→ **EXERCISE DESCRIPTION**: Render this sentence from the abstract on iron porphyrin stability in French: "While the observed order correlates approximately with the electron deficiency of the porphyrin ligands, FeT(2‐Me)PPOAc showed an unusually high stability (99.1% in 120 minutes) under reaction conditions."

*** Opening of STUDY TEXT ***

Computational and experimental insights into the oxidative stability of iron porphyrins: A mono‐ortho‐substituted iron porphyrin with unusually high oxidative stability

The oxidative stability of iron(III) meso‐tetraarylporphyrins in oxidation of styrene with periodate decreased in the order FeT(2‐Me)PPOAc > > FeT(2‐Cl)PPOAc > FeTPPOAc > FeT(4‐OMe)PPOAc. While the observed order correlates approximately with the electron deficiency of the porphyrin ligands, FeT(2‐Me)PPOAc showed an unusually high stability (99.1% in 120 minutes) under reaction conditions. It is noteworthy that due to the presence of bulky and electronegative chlorine atoms at the ortho positions of FeT(2‐Cl)PPOAc, a higher or at least comparable oxidative stability was expected for FeT(2‐Cl)PPOAc. The energy, electronic, and structural features obtained from spin‐unrestricted hybrid density functional theory‐based calculations showed the involvement of steric and electronic effects as the main factors determining the oxidative stability of iron porphyrins. In the case of FeT(2‐Me)PPOAc, the steric bulk of methyl substituents as well as the large dihedral angle between the aryl substituents and porphyrin mean plane seem to play crucial roles in the observed oxidative stability.

*** Close of STUDY TEXT ***
*** Opening of DATASET ***

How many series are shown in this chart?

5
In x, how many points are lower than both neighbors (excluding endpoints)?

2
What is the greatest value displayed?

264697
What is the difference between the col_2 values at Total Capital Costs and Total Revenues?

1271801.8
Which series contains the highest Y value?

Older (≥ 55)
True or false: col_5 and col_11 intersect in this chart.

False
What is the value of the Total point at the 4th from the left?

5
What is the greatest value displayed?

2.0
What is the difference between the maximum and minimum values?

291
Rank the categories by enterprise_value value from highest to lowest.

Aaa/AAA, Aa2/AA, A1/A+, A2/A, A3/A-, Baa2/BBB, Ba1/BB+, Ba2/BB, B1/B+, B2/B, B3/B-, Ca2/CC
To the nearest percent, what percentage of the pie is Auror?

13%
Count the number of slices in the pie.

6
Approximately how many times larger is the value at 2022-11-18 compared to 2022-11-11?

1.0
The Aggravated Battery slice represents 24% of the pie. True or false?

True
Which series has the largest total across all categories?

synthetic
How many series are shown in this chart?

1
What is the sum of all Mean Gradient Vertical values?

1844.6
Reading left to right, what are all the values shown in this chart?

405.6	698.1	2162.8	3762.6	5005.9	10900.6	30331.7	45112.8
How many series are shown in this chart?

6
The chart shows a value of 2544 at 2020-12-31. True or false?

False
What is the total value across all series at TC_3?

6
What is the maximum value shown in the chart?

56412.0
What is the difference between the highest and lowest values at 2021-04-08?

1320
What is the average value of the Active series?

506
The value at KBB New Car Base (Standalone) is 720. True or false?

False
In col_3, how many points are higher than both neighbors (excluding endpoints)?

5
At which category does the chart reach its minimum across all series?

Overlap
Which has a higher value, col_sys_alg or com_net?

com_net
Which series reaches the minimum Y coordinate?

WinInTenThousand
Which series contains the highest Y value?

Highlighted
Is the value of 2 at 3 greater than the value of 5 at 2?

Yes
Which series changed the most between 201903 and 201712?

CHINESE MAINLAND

*** Close of DATASET ***

→ **YOUR RESPONSE**: Bien que l'ordre observé soit approximativement corrélé au déficit électronique des ligands porphyriniques, FeT(2‐Me)PPOAc a présenté une stabilité inhabituellement élevée (99,1 % en 120 minutes) dans les conditions réactionnelles.